• Collected data:
:::::
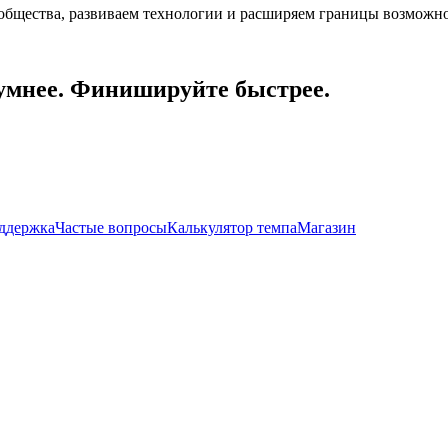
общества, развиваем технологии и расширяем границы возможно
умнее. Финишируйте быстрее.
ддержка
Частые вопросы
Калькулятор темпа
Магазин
:::::
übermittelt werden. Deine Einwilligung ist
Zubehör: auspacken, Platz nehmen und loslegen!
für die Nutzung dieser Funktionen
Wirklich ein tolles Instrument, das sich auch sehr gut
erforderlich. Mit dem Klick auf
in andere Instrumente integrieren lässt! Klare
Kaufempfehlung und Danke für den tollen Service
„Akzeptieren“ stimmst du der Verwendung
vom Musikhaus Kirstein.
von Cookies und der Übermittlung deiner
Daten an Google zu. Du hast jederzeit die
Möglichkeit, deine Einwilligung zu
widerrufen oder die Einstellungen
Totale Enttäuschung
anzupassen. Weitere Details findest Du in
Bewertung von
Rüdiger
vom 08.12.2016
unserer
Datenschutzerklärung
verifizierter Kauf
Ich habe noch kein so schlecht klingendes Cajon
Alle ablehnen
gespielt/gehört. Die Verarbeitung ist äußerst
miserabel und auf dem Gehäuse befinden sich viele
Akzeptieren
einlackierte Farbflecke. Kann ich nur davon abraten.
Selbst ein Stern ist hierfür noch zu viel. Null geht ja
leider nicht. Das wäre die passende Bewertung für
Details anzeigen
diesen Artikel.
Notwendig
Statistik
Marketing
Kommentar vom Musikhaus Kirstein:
:::::
Show all lines above that contain "Einwilligung".

• Response:
übermittelt werden. Deine Einwilligung ist
Möglichkeit, deine Einwilligung zu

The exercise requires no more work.